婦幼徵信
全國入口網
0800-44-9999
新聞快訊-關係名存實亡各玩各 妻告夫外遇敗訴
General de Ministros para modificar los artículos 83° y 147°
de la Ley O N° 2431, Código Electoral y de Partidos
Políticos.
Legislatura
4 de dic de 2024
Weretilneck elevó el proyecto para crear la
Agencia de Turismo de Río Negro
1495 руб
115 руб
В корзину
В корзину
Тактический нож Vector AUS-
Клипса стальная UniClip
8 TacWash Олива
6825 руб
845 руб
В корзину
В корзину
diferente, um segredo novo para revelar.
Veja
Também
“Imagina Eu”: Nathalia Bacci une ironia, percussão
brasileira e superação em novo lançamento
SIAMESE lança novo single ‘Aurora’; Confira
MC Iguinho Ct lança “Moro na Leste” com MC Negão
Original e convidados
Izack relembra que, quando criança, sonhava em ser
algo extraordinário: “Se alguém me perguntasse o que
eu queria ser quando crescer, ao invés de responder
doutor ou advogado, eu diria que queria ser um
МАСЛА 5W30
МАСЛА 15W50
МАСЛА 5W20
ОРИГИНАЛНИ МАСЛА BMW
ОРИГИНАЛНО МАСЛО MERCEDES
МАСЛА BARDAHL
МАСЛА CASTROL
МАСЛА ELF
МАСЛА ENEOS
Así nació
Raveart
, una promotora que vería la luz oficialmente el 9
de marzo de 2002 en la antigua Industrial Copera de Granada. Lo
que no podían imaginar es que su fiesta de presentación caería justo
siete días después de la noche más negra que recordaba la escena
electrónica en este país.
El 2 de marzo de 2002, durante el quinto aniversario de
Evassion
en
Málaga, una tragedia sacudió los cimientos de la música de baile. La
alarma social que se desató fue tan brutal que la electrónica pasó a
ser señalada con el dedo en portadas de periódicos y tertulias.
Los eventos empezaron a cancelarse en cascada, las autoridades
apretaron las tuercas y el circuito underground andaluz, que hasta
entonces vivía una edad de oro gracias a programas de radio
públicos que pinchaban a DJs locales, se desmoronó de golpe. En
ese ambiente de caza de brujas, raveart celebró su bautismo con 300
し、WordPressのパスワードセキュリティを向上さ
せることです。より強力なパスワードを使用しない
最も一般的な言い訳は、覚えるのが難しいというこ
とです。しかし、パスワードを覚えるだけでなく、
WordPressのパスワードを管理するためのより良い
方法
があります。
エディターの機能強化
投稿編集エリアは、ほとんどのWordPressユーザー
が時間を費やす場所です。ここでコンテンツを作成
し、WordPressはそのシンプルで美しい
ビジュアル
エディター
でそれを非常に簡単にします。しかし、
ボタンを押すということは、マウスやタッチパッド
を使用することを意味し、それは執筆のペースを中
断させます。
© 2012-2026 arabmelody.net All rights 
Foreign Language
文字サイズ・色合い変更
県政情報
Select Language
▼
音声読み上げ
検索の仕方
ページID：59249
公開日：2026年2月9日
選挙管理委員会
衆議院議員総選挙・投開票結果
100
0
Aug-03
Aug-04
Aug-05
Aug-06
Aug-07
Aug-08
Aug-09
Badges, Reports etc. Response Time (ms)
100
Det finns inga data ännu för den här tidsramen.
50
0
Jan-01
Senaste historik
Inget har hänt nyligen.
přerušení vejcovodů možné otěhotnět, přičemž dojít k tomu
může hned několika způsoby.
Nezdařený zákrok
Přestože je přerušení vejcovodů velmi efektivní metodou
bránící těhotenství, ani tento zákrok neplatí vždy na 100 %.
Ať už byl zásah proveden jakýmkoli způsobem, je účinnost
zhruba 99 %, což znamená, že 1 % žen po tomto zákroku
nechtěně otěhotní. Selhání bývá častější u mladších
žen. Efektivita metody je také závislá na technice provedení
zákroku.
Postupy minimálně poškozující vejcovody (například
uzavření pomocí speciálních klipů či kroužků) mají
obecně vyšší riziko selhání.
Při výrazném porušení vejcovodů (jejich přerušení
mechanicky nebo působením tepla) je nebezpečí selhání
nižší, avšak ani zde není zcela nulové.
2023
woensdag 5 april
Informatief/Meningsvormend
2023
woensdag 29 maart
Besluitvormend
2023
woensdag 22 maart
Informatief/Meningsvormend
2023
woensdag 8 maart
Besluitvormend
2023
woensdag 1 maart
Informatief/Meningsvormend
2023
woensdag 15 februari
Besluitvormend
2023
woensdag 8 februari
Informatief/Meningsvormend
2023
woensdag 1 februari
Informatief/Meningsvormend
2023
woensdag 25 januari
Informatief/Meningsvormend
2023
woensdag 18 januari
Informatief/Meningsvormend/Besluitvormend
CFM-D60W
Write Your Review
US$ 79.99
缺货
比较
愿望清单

* * *

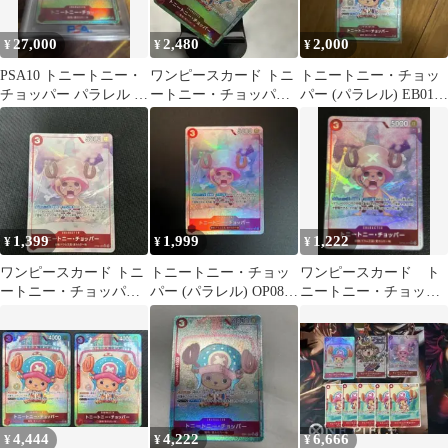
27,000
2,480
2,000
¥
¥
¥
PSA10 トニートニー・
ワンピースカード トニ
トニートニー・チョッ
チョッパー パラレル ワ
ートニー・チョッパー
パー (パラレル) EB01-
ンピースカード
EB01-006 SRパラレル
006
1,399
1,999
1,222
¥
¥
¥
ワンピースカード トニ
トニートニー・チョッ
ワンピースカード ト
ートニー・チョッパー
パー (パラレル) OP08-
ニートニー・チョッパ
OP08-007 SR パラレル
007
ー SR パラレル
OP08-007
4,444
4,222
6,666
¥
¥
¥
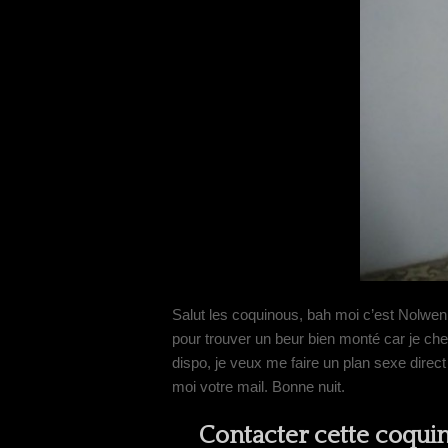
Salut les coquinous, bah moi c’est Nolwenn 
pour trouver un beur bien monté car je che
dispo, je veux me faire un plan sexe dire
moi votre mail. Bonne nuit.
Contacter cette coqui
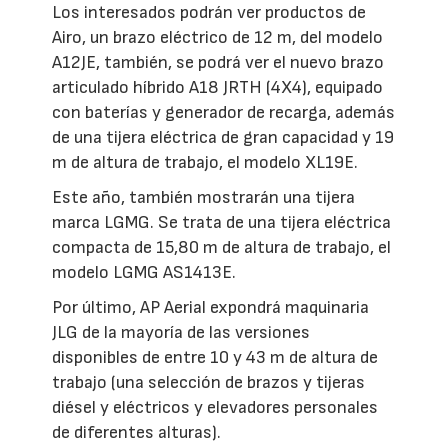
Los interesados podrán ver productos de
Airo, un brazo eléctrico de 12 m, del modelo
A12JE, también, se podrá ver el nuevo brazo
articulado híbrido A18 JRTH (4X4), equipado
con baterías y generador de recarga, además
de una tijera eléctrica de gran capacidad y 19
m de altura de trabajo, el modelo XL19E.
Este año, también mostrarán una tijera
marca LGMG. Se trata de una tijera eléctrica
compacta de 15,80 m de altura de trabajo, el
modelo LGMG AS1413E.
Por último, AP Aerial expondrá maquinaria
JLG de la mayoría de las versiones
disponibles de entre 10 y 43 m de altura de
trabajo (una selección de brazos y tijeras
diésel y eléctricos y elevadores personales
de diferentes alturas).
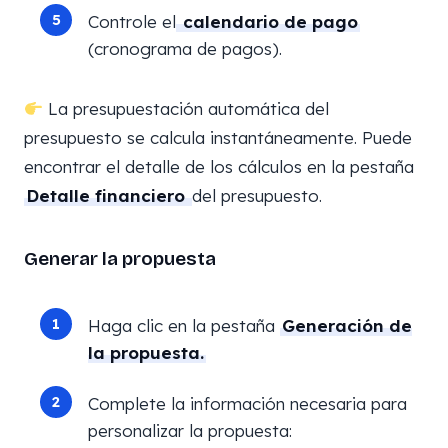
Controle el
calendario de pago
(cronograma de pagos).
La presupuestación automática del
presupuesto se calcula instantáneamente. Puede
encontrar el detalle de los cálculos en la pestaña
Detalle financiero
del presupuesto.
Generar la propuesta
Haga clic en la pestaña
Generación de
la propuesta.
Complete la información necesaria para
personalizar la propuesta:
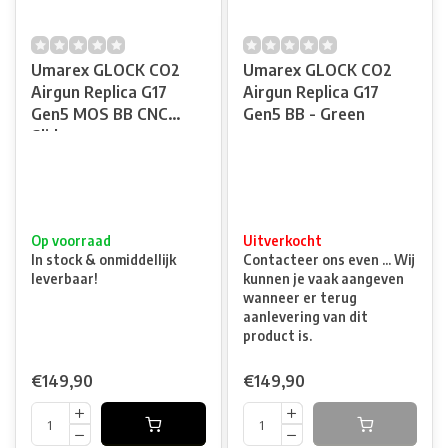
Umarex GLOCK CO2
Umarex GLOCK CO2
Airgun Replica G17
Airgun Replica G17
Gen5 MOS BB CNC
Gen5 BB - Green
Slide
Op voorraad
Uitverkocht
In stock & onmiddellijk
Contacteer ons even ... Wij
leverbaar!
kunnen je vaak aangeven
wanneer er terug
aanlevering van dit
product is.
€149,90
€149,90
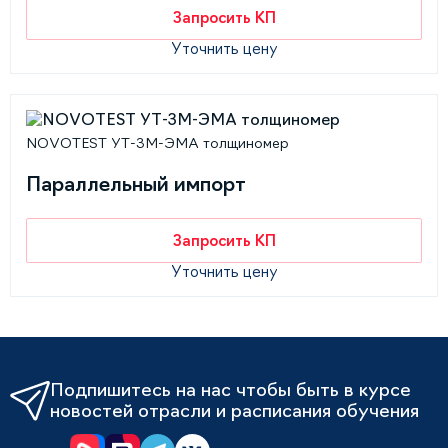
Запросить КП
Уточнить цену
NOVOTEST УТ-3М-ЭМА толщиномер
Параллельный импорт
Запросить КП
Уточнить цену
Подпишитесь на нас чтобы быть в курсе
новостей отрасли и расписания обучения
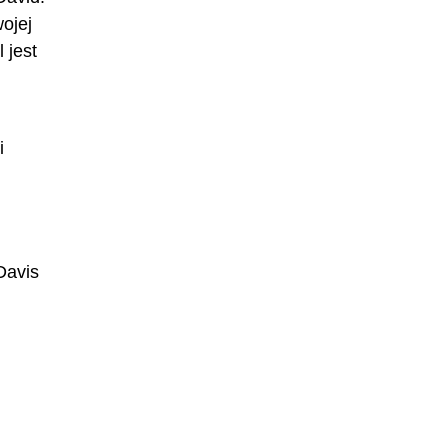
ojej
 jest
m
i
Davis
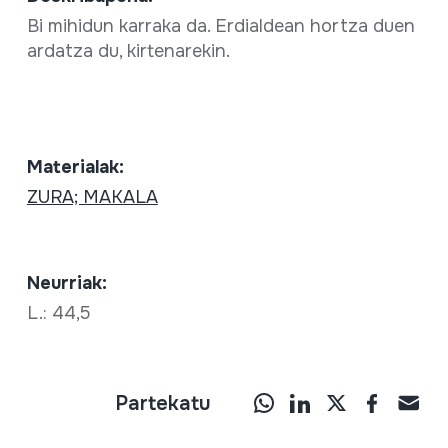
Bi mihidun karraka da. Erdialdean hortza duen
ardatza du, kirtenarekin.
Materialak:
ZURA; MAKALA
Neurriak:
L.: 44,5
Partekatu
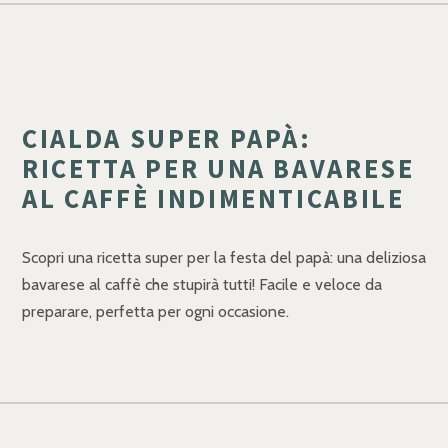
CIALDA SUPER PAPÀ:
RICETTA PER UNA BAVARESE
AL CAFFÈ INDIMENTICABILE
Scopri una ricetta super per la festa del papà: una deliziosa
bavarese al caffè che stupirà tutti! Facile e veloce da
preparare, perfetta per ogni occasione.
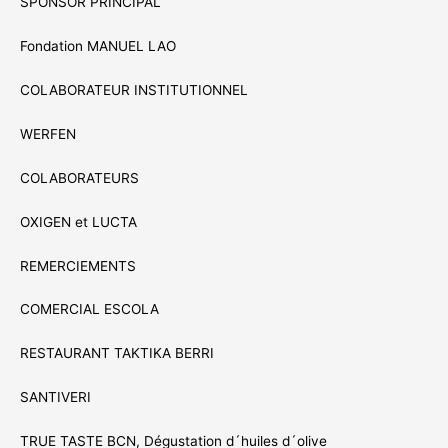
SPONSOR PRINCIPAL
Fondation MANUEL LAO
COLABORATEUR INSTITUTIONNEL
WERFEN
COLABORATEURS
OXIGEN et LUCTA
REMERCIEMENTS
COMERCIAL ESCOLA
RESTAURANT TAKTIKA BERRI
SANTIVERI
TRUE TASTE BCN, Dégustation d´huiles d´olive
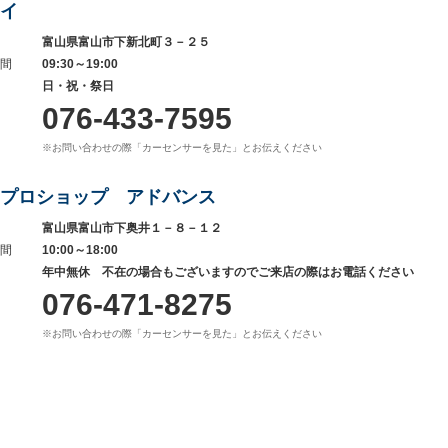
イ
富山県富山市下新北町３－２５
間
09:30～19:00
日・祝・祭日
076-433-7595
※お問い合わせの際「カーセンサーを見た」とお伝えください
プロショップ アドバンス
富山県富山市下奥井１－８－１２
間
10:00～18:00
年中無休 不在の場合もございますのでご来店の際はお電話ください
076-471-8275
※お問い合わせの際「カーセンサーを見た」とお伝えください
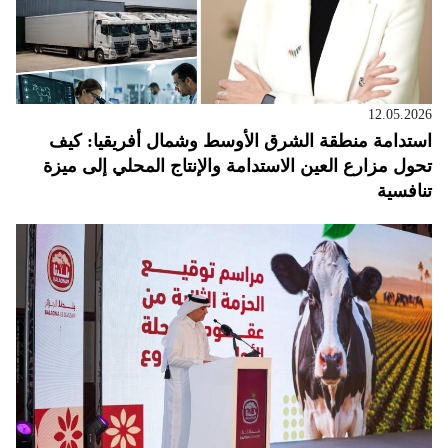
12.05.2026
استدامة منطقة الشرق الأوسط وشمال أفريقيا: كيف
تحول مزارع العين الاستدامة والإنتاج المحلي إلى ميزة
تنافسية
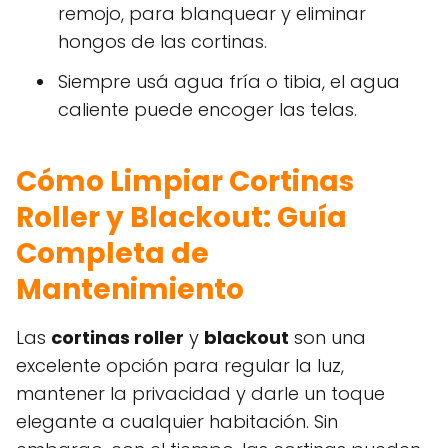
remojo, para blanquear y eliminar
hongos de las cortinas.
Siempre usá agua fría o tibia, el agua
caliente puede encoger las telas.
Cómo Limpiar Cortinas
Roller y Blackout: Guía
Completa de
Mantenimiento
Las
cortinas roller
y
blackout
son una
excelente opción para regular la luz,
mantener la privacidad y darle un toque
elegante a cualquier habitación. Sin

GOAL OF THE EXERCISE: With the pictures omitted, copy the entries above exactly from the line containing "Airo, un brazo eléctrico de 12 m, del modelo" through the line containing "presupuesto se calcula", both lines included.

REPLY TO THE EXERCISE:
Airo, un brazo eléctrico de 12 m, del modelo
A12JE, también, se podrá ver el nuevo brazo
articulado híbrido A18 JRTH (4X4), equipado
con baterías y generador de recarga, además
de una tijera eléctrica de gran capacidad y 19
m de altura de trabajo, el modelo XL19E.
Este año, también mostrarán una tijera
marca LGMG. Se trata de una tijera eléctrica
compacta de 15,80 m de altura de trabajo, el
modelo LGMG AS1413E.
Por último, AP Aerial expondrá maquinaria
JLG de la mayoría de las versiones
disponibles de entre 10 y 43 m de altura de
trabajo (una selección de brazos y tijeras
diésel y eléctricos y elevadores personales
de diferentes alturas).
Controle el
calendario de pago
(cronograma de pagos).
La presupuestación automática del
presupuesto se calcula instantáneamente. Puede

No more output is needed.